May 26, 2010

Uma ração diária de olhar


Construi para mim uma prisão. Como dizer isso?

Tento dizer escrevendo assim:


Uma ração diária de olhar.

Há, no filme El secreto de sus ojos, numa das cenas finais, um devastador instante no qual um prisioneiro roga a inusitado visitante para que o carcereiro lhe dirija uma única palavra.

No filme, condenado a prisão perpétua, um bandido útil ao estado, é libertado. O homem, cuja mulher foi morta pelo criminoso, indignado, executa, ele mesmo, a pena. Vai morar num lugar isolado e lá faz uma cela. Torna-se carcereiro.

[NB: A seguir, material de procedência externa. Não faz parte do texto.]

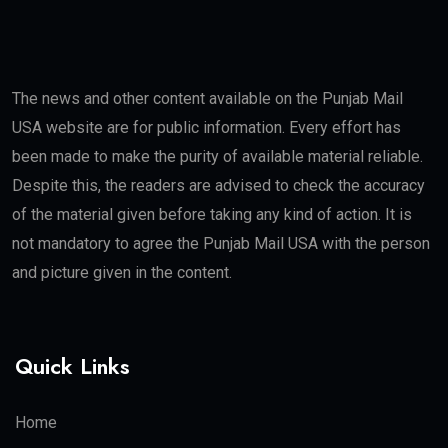
The news and other content available on the Punjab Mail
USA website are for public information. Every effort has
been made to make the purity of available material reliable.
Despite this, the readers are advised to check the accuracy
of the material given before taking any kind of action. It is
not mandatory to agree the Punjab Mail USA with the person
and picture given in the content.
Quick Links
Home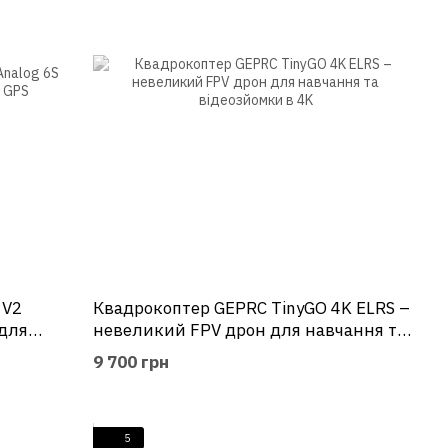
 V2
Квадрокоптер GEPRC TinyGO 4K ELRS –
 для
невеликий FPV дрон для навчання та
відеозйомки в 4K
9 700 грн
5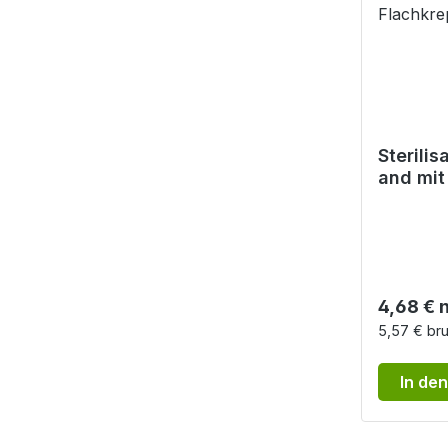
Sterilis
and mit
Dampf, 
m - Fla
Klebeb
Reguläre
4,68 € 
5,57 € bru
In de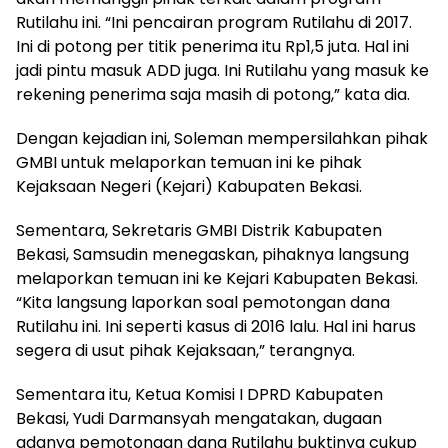
Rutilahu ini. “Ini pencairan program Rutilahu di 2017.
Ini di potong per titik penerima itu Rp1,5 juta. Hal ini
jadi pintu masuk ADD juga. Ini Rutilahu yang masuk ke
rekening penerima saja masih di potong,” kata dia.
Dengan kejadian ini, Soleman mempersilahkan pihak
GMBI untuk melaporkan temuan ini ke pihak
Kejaksaan Negeri (Kejari) Kabupaten Bekasi.
Sementara, Sekretaris GMBI Distrik Kabupaten
Bekasi, Samsudin menegaskan, pihaknya langsung
melaporkan temuan ini ke Kejari Kabupaten Bekasi.
“Kita langsung laporkan soal pemotongan dana
Rutilahu ini. Ini seperti kasus di 2016 lalu. Hal ini harus
segera di usut pihak Kejaksaan,” terangnya.
Sementara itu, Ketua Komisi I DPRD Kabupaten
Bekasi, Yudi Darmansyah mengatakan, dugaan
adanya pemotongan dana Rutilahu buktinya cukup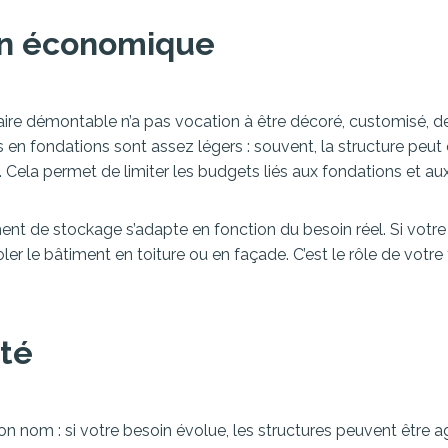
ion économique
re démontable n’a pas vocation à être décoré, customisé, desi
en fondations sont assez légers : souvent, la structure peut 
. Cela permet de limiter les budgets liés aux fondations et aux
ent de stockage s’adapte en fonction du besoin réel. Si votr
er le bâtiment en toiture ou en façade. C’est le rôle de votre 
ité
 nom : si votre besoin évolue, les structures peuvent être ag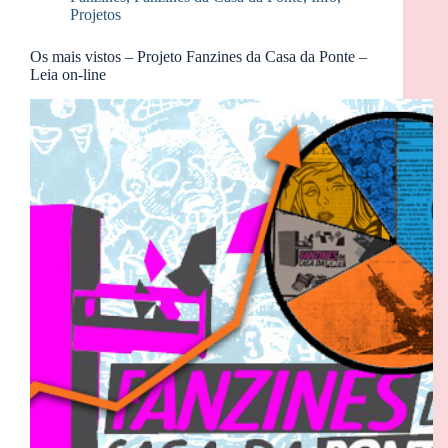
Projetos
Os mais vistos – Projeto Fanzines da Casa da Ponte –
Leia on-line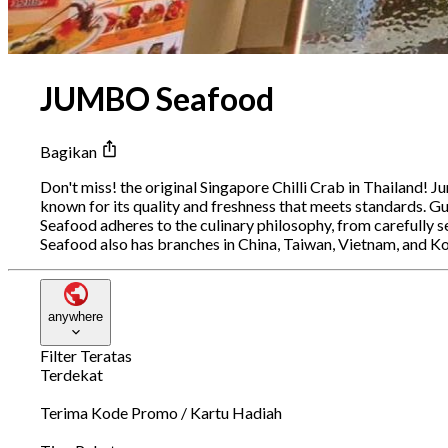
JUMBO Seafood
Bagikan
Don't miss! the original Singapore Chilli Crab in Thailand! J
known for its quality and freshness that meets standards.
Seafood adheres to the culinary philosophy, from carefully se
Seafood also has branches in China, Taiwan, Vietnam, and 
anywhere
Filter Teratas
Terdekat
Terima Kode Promo / Kartu Hadiah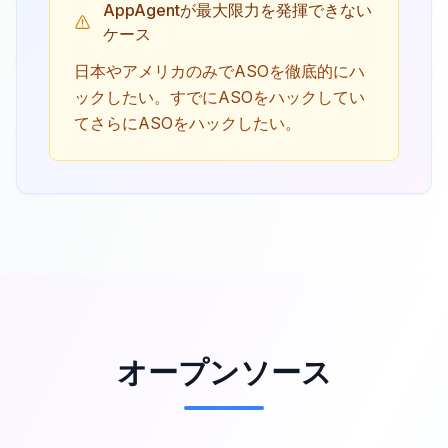
AppAgentが最大限力を発揮できない
ケース
日本やアメリカのみでASOを徹底的にハ
ックしたい。すでにASOをハックしてい
てさらにASOをハックしたい。
オープンソース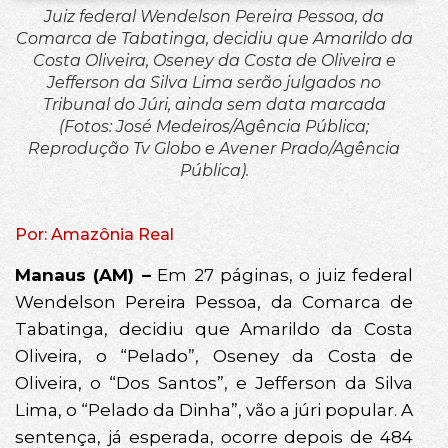
Juiz federal Wendelson Pereira Pessoa, da
Comarca de Tabatinga, decidiu que Amarildo da
Costa Oliveira, Oseney da Costa de Oliveira e
Jefferson da Silva Lima serão julgados no
Tribunal do Júri, ainda sem data marcada
(Fotos: José Medeiros/Agência Pública;
Reprodução Tv Globo e Avener Prado/Agência
Pública).
Por: Amazônia Real
Manaus (AM) –
Em 27 páginas, o juiz federal
Wendelson Pereira Pessoa, da Comarca de
Tabatinga, decidiu que Amarildo da Costa
Oliveira, o “Pelado”, Oseney da Costa de
Oliveira, o “Dos Santos”, e Jefferson da Silva
Lima, o “Pelado da Dinha”, vão a júri popular. A
sentença, já esperada, ocorre depois de 484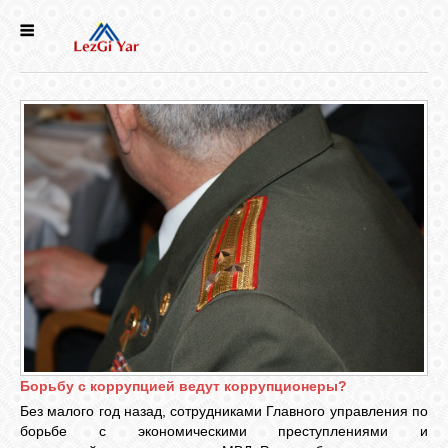
НОВОСТИ
СЕЛА
ИСТОРИЯ
КУЛЬТУРА
ГОЛОС
ЛЕЗГИН
Борьбу с коррупцией ведут коррупционеры?
НАРОДЫ
Без малого год назад, сотрудниками Главного управления по
борьбе с экономическими преступлениями и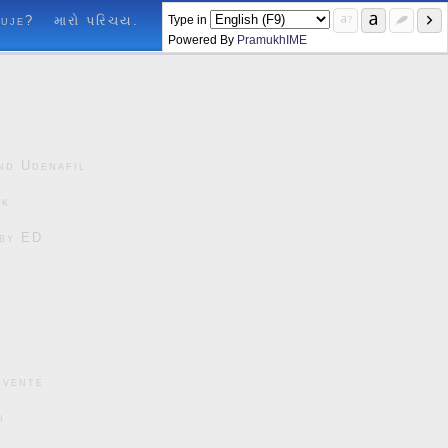
Type in
luje?
મારો પરિચય.
Powered By
PramukhIME
nd Udenafil
ck
čby ED
cvente
d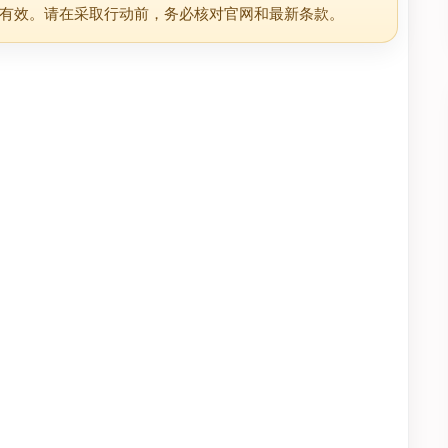
有效。请在采取行动前，务必核对官网和最新条款。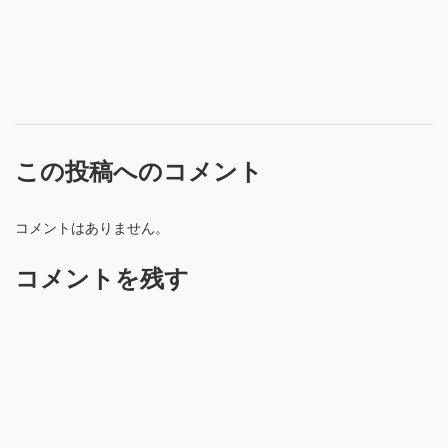
この投稿へのコメント
コメントはありません。
コメントを残す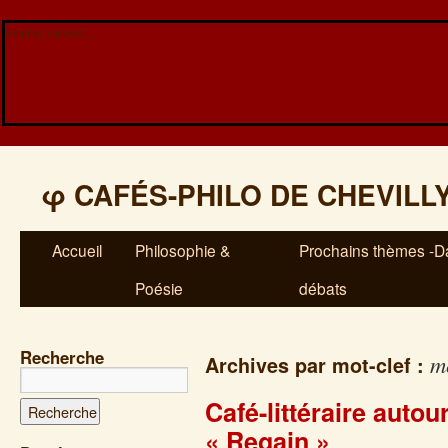
Veuillez patienter...
φ
CAFÉS-PHILO DE CHEVILL
Accueil
Philosophie &
Prochains thèmes -Da
Poésie
débats
Recherche
m
Archives par mot-clef :
Café-littéraire auto
« Regain »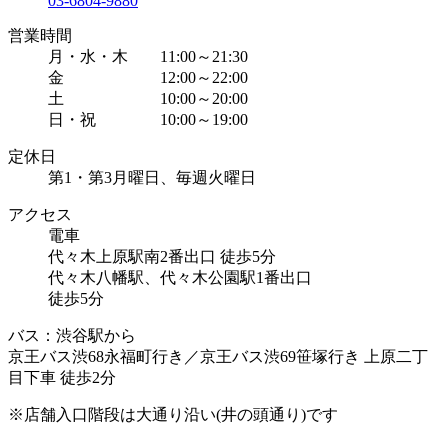
03-6804-9880
営業時間
月・水・木 11:00～21:30
金 12:00～22:00
土 10:00～20:00
日・祝 10:00～19:00
定休日
第1・第3月曜日、毎週火曜日
アクセス
電車
代々木上原駅南2番出口 徒歩5分
代々木八幡駅、代々木公園駅1番出口
徒歩5分
バス：渋谷駅から
京王バス渋68永福町行き／京王バス渋69笹塚行き 上原二丁
目下車 徒歩2分
※店舗入口階段は大通り沿い(井の頭通り)です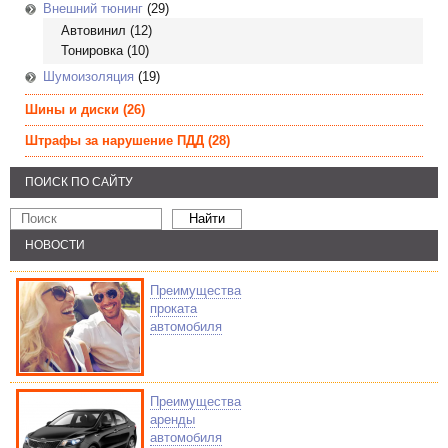
Внешний тюнинг
(29)
Автовинил
(12)
Тонировка
(10)
Шумоизоляция
(19)
Шины и диски
(26)
Штрафы за нарушение ПДД
(28)
ПОИСК ПО САЙТУ
НОВОСТИ
Преимущества
проката
автомобиля
Преимущества
аренды
автомобиля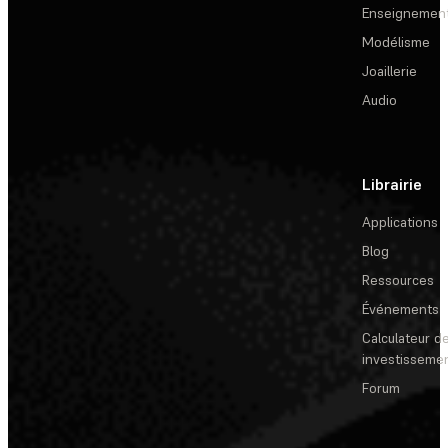
Enseignemen
Modélisme
Joaillerie
Audio
Librairie
Applications
Blog
Ressources
Événements
Calculateur de
investisseme
Forum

Um dia, por acontecimento raro, chega alguém e o prisioneiro implora ao visitante para que o carcereiro fale com ele. O homem cuidava para que seu prisioneiro vivesse o resto da vida em cativeiro e silêncio. Eram passados vinte e cinco anos. O prisioneiro nunca ouve a voz do seu carcereiro, apenas sabe que ele está ali fornecendo o mínimo para sua sobrevivência. Nenhuma palavra, apenas uma ração diária de olhar.

É assim que também vou vivendo, prisioneiro da minha ração diária de um olhar longínquo. Sem palavras, sobrevivo dos frios números das estatísticas e da alegria que esses olhos trazem para minha vida.

Como na imagem do pássaro, deito a cabeça no travesseiro dos sonhos e das esperanças.